Bumgarner not running; two seek his office
The Grand County District 3 race is heating up for the position of Grand County Commissioner, with District 3 commissioner Gary Bumgarner having declared he is not running again, but two candidates throwing in their hats for the primary election.
Two-term Commissioner Bumgarner said on Monday, March 17, that although he will miss the position, he is declining to run again to keep his original campaign promise to voters that he would only run for two terms.
Since then, Grand County Planning Director Kris Manguso, of Kremmling, has declared she wants the job, as well as Hot Sulphur Springs resident, former trustee and mayor and former fire chief George Davis, owner of Maple Street Builders. Both are running as Republicans.
At present, there are no Democratic candidates vying for the position.
Grand County Assemblies
The Republican Grand County Assembly takes place at 1 p.m. this Sunday, March 22, at the Middle Park High School Auditorium.

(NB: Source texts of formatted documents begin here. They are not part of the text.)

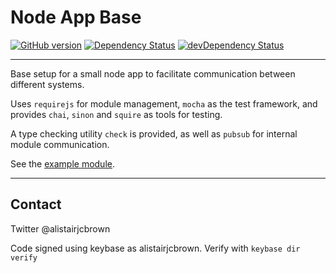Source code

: # Node App Base

[![GitHub version](https://badge.fury.io/gh/alistairjcbrown%2Fnode-app-base.svg)](http://badge.fury.io/gh/alistairjcbrown%2Fnode-app-base)
[![Dependency Status](https://david-dm.org/alistairjcbrown/node-app-base.svg?theme=shields.io)](https://david-dm.org/alistairjcbrown/node-app-base)
[![devDependency Status](https://david-dm.org/alistairjcbrown/node-app-base/dev-status.svg?theme=shields.io)](https://david-dm.org/alistairjcbrown/node-app-base#info=devDependencies)

---

Base setup for a small node app to facilitate communication between different systems.

Uses `requirejs` for module management, `mocha` as the test framework, and provides `chai`, `sinon` and `squire` as tools for testing.

A type checking utility `check` is provided, as well as `pubsub` for internal module communication.

See the [example module](src/lib/application-dependency).

---

## Contact

Twitter @alistairjcbrown

Code signed using keybase as alistairjcbrown. Verify with `keybase dir verify`
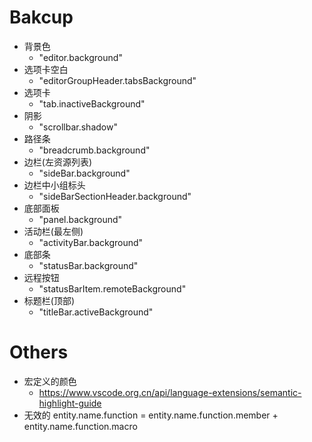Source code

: # Bakcup
- 背景色
    - "editor.background"
- 选项卡空白
    - "editorGroupHeader.tabsBackground"
- 选项卡 
    - "tab.inactiveBackground"
- 阴影
    - "scrollbar.shadow"
- 路径条 
    - "breadcrumb.background"
- 边栏(左资源列表)
    - "sideBar.background"
- 边栏中小组标头
    - "sideBarSectionHeader.background"
- 底部面板 
    - "panel.background"
- 活动栏(最左侧)
    - "activityBar.background"
- 底部条
    - "statusBar.background"
- 远程按钮
    - "statusBarItem.remoteBackground"
- 标题栏(顶部)
    - "titleBar.activeBackground"
# Others
- 宏定义的颜色
    - https://www.vscode.org.cn/api/language-extensions/semantic-highlight-guide
- 无效的 entity.name.function = entity.name.function.member +  entity.name.function.macro

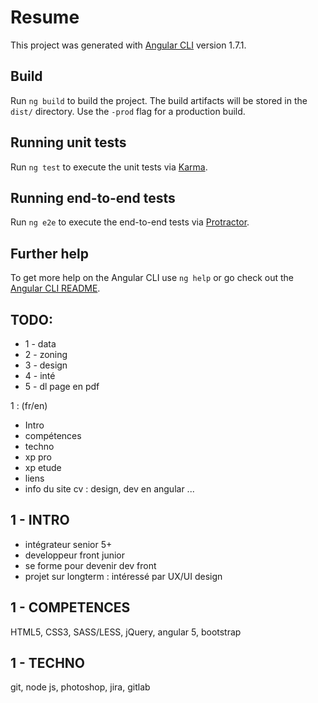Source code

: # Resume

This project was generated with [Angular CLI](https://github.com/angular/angular-cli) version 1.7.1.


## Build

Run `ng build` to build the project. The build artifacts will be stored in the `dist/` directory. Use the `-prod` flag for a production build.

## Running unit tests

Run `ng test` to execute the unit tests via [Karma](https://karma-runner.github.io).

## Running end-to-end tests

Run `ng e2e` to execute the end-to-end tests via [Protractor](http://www.protractortest.org/).

## Further help

To get more help on the Angular CLI use `ng help` or go check out the [Angular CLI README](https://github.com/angular/angular-cli/blob/master/README.md).


## TODO:
- 1 - data
- 2 - zoning
- 3 - design
- 4 - inté
- 5 - dl page en pdf


1 : (fr/en)
- Intro
- compétences
- techno
- xp pro
- xp etude
- liens
- info du site cv : design, dev en angular ...

## 1 - INTRO
- intégrateur senior 5+
- developpeur front junior 
- se forme pour devenir dev front
- projet sur longterm : intéressé par UX/UI design

## 1 - COMPETENCES
HTML5, CSS3, SASS/LESS, jQuery, angular 5, bootstrap

## 1 - TECHNO
git, node js, photoshop,
jira, gitlab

So far, there are no challengers to any of the Republican-held Grand County offices. Incumbent Sara Rosene is running to keep the office of county clerk; incumbent Christina Whitmer is running to keep the office of county treasurer; Tom Weydert is running to hold his position of county assessor; Rod Johnson is running for another term of county sheriff; and Brenda Bock is again running for coroner. Grand County Surveyor Warren Ward has yet to publicly announce his candidacy.
“There is not a whole lot of enthusiasm,” said Grand County Democrats Chair Sandy Doudna, saying in light of voting outcomes of the last and past elections, potential Democratic candidates in Grand County have become “discouraged.”

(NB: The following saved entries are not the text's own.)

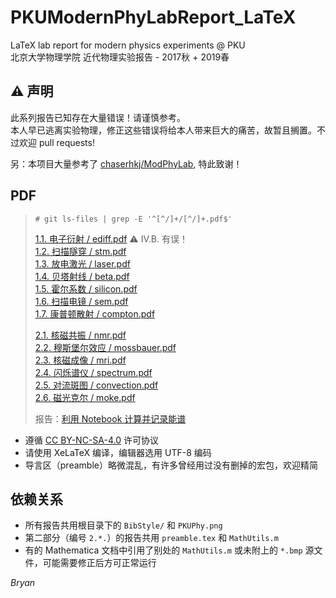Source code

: # PKUModernPhyLabReport_LaTeX
LaTeX lab report for modern physics experiments @ PKU <br/>
北京大学物理学院 近代物理实验报告 - 2017秋 + 2019春

## ⚠️ 声明

此系列报告已知存在大量错误！请谨慎参考。<br/>
本人早已逃离实验物理，修正这些错误将给本人带来巨大的痛苦，故暂且搁置。不过欢迎 pull requests!

另：本项目大量参考了 [chaserhkj/ModPhyLab](https://github.com/chaserhkj/ModPhyLab), 特此致谢！

## PDF
> `# git ls-files | grep -E '^[^/]+/[^/]+.pdf$'`
>
> [1.1. 电子衍射 / ediff.pdf](1.1.%20电子衍射/ediff.pdf) ⚠️ IV.B. 有误！<br/>
> [1.2. 扫描隧穿 / stm.pdf](1.2.%20扫描隧穿/stm.pdf)<br/>
> [1.3. 放电激光 / laser.pdf](1.3.%20放电激光/laser.pdf)<br/>
> [1.4. 贝塔射线 / beta.pdf](1.4.%20贝塔射线/beta.pdf)<br/>
> [1.5. 霍尔系数 / silicon.pdf](1.5.%20霍尔系数/silicon.pdf)<br/>
> [1.6. 扫描电镜 / sem.pdf](1.6.%20扫描电镜/sem.pdf)<br/>
> [1.7. 康普顿散射 / compton.pdf](1.7.%20康普顿散射/compton.pdf)<br/>
>
> [2.1. 核磁共振 / nmr.pdf](2.1.%20核磁共振/nmr.pdf)<br/>
> [2.2. 穆斯堡尔效应 / mossbauer.pdf](2.2.%20穆斯堡尔效应/mossbauer.pdf)<br/>
> [2.3. 核磁成像 / mri.pdf](2.3.%20核磁成像/mri.pdf)<br/>
> [2.4. 闪烁谱仪 / spectrum.pdf](2.4.%20闪烁谱仪/spectrum.pdf)<br/>
> [2.5. 对流斑图 / convection.pdf](2.5.%20对流斑图/convection.pdf)<br/>
> [2.6. 磁光克尔 / moke.pdf](2.6.%20磁光克尔/moke.pdf)<br/>
>
> 报告：[利用 Notebook 计算并记录能谱](2.4.%20闪烁谱仪/beamer/experiment_talk.pdf)

* 遵循 [CC BY-NC-SA-4.0](https://creativecommons.org/licenses/by-nc-sa/4.0/) 许可协议
* 请使用 XeLaTeX 编译，编辑器选用 UTF-8 编码
* 导言区（preamble）略微混乱，有许多曾经用过没有删掉的宏包，欢迎精简

## 依赖关系
* 所有报告共用根目录下的 `BibStyle/` 和 `PKUPhy.png`
* 第二部分（编号 `2.*.`）的报告共用 `preamble.tex` 和 `MathUtils.m`
* 有的 Mathematica 文档中引用了别处的 `MathUtils.m` 或未附上的 `*.bmp` 源文件，可能需要修正后方可正常运行

_Bryan_
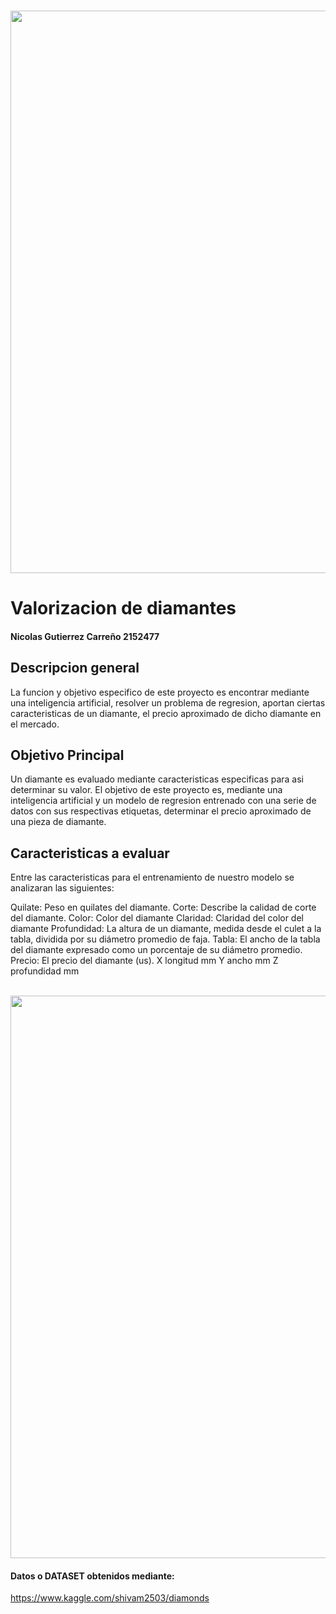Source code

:  <br> <img src="https://cdnmundo2.img.sputniknews.com/images/105623/82/1056238227.jpg" style="width:900px"> </br>
  # Valorizacion de diamantes

#### Nicolas Gutierrez Carreño 2152477


## Descripcion general

La funcion y objetivo especifico de este proyecto es encontrar mediante una inteligencia artificial, resolver un problema de regresion, aportan ciertas caracteristicas de un diamante, el precio aproximado de dicho diamante en el mercado.












## Objetivo Principal
Un diamante es evaluado mediante caracteristicas especificas para asi determinar su valor. El objetivo de este proyecto es, mediante una inteligencia artificial y un modelo de regresion entrenado con una serie de datos con sus respectivas etiquetas, determinar el precio aproximado de una pieza de diamante.



## Caracteristicas a evaluar

Entre las caracteristicas para el entrenamiento de nuestro modelo se analizaran las siguientes:

Quilate: Peso en quilates del diamante.
Corte: Describe la calidad de corte del diamante. 
Color: Color del diamante
Claridad: Claridad del color del diamante
Profundidad: La altura de un diamante, medida desde el culet a la tabla, dividida por su diámetro promedio de faja.
Tabla: El ancho de la tabla del diamante expresado como un porcentaje de su diámetro promedio.
Precio: El precio del diamante (us).
X longitud mm
Y ancho mm
Z profundidad mm

<br> <img src="https://i-h1.pinimg.com/474x/5a/b7/52/5ab752447c4f5c4390adf7cba69825ba--diamond-shapes-diamond-cuts.jpg" style="width:900px"> </br>


####  Datos o DATASET obtenidos mediante:
https://www.kaggle.com/shivam2503/diamonds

The Democratic Grand County Assembly takes place at 7 p.m. on Tuesday, March 25, at the Granby Library. Registered Democrats and unaffiliated voters still have chances to throw hats into races, whether by the Assembly or as write-in candidates.
Voters can register up until and including election day prior to voting. A voter must be a resident in Colorado for 22 days to be considered eligible.
To vote in the June 24 primary election, voters must be affiliated with a party or declared unaffiliated at least 30 days (by May 23) before the primary election.
There is flexibility built into the Colorado election system to allow for greater voter participation in the primary. Here’s how: Affiliated or unaffiliated voters may officially declare unaffiliated status by May 23, then may pick an affiliation last-minute at the time of receiving a June 24 primary ballot. The voter then can change back to his or her preferred affiliation as early as the following day after the primary election. This allows for a voter to assess races up to the last minute before choosing for which party to cast a ballot. It also shortens the time a voter must call himself or herself a Republican or Democrat during the crossover to a different party. As one voter told the county clerk and recorder, no Republican wants to die a Democrat, or vice versa.